__Work instruction__:
Omit the images and reproduce the rest of the entries exactly.

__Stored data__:
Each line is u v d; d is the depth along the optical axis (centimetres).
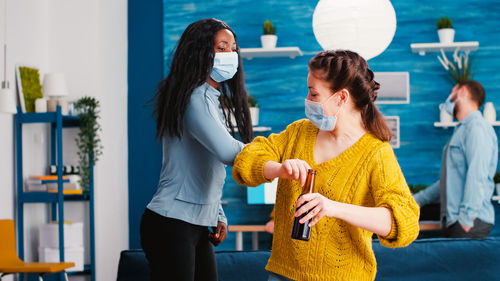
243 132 230
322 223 146
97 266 525
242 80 228
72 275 528
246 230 521
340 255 146
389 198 141
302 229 138
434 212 544
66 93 484
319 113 150
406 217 139
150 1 617
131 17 618
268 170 154
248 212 599
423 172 584
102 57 545
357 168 147
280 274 153
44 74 503
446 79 586
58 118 468
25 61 497
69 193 487
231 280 292
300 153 157
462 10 586
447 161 479
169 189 205
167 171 207
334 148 152
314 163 153
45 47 531
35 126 510
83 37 535
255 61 607
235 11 609
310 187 146
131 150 610
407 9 591
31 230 502
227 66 212
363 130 152
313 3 602
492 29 583
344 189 147
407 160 587
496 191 549
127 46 614
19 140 476
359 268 147
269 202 544
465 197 454
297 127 166
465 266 297
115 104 575
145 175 607
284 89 603
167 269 202
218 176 213
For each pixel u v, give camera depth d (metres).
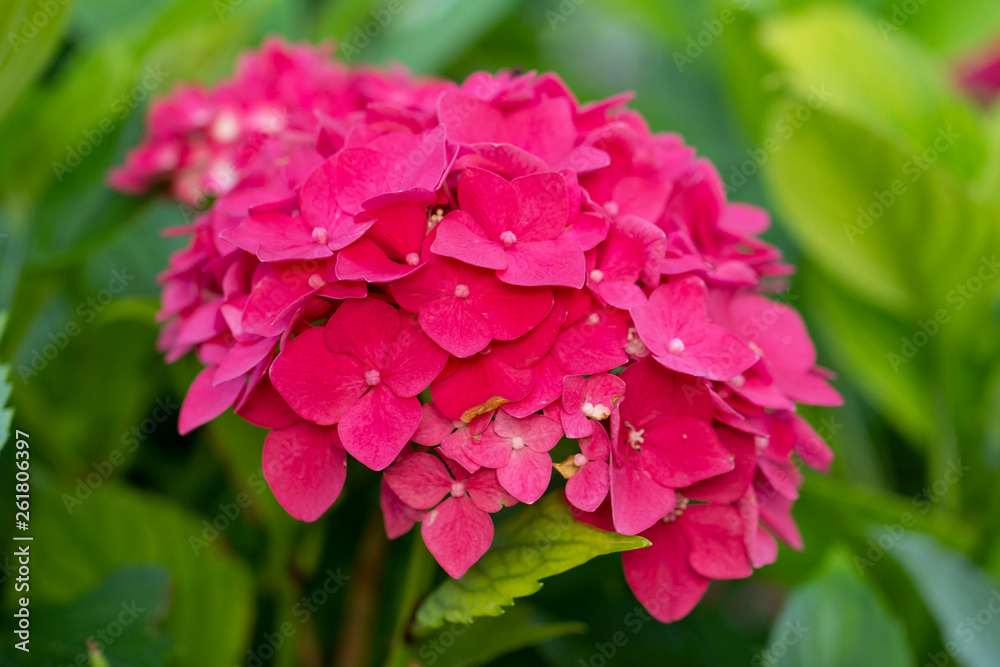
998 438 0.76
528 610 0.61
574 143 0.59
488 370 0.56
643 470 0.57
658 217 0.59
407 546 0.69
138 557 0.68
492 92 0.60
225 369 0.57
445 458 0.57
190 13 0.73
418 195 0.56
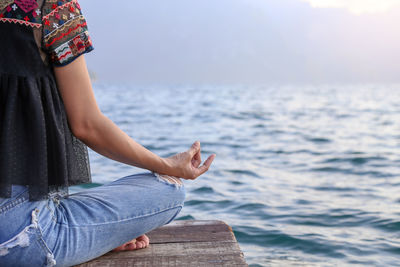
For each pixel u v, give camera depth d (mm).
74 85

__Answer section__:
Each line is u v d; d is the depth along the optical axis (centimetres).
243 132 230
322 223 146
97 266 525
242 80 228
72 275 528
246 230 521
340 255 146
389 198 141
302 229 138
434 212 544
66 93 484
319 113 150
406 217 139
150 1 617
131 17 618
268 170 154
248 212 599
423 172 584
102 57 545
357 168 147
280 274 153
44 74 503
446 79 586
58 118 468
25 61 497
69 193 487
231 280 292
300 153 157
462 10 586
447 161 479
169 189 205
167 171 207
334 148 152
314 163 153
45 47 531
35 126 510
83 37 535
255 61 607
235 11 609
310 187 146
131 150 610
407 9 591
31 230 502
227 66 212
363 130 152
313 3 602
492 29 583
344 189 147
407 160 587
496 191 549
127 46 614
19 140 476
359 268 147
269 202 544
465 197 454
297 127 166
465 266 297
115 104 575
145 175 607
284 89 603
167 269 202
218 176 213
For each pixel u v, give camera depth d (metres).
998 438 0.76
528 610 0.61
574 143 0.59
488 370 0.56
643 470 0.57
658 217 0.59
407 546 0.69
138 557 0.68
492 92 0.60
225 369 0.57
445 458 0.57
190 13 0.73
418 195 0.56
For each pixel u v, give camera depth d (mm).
74 85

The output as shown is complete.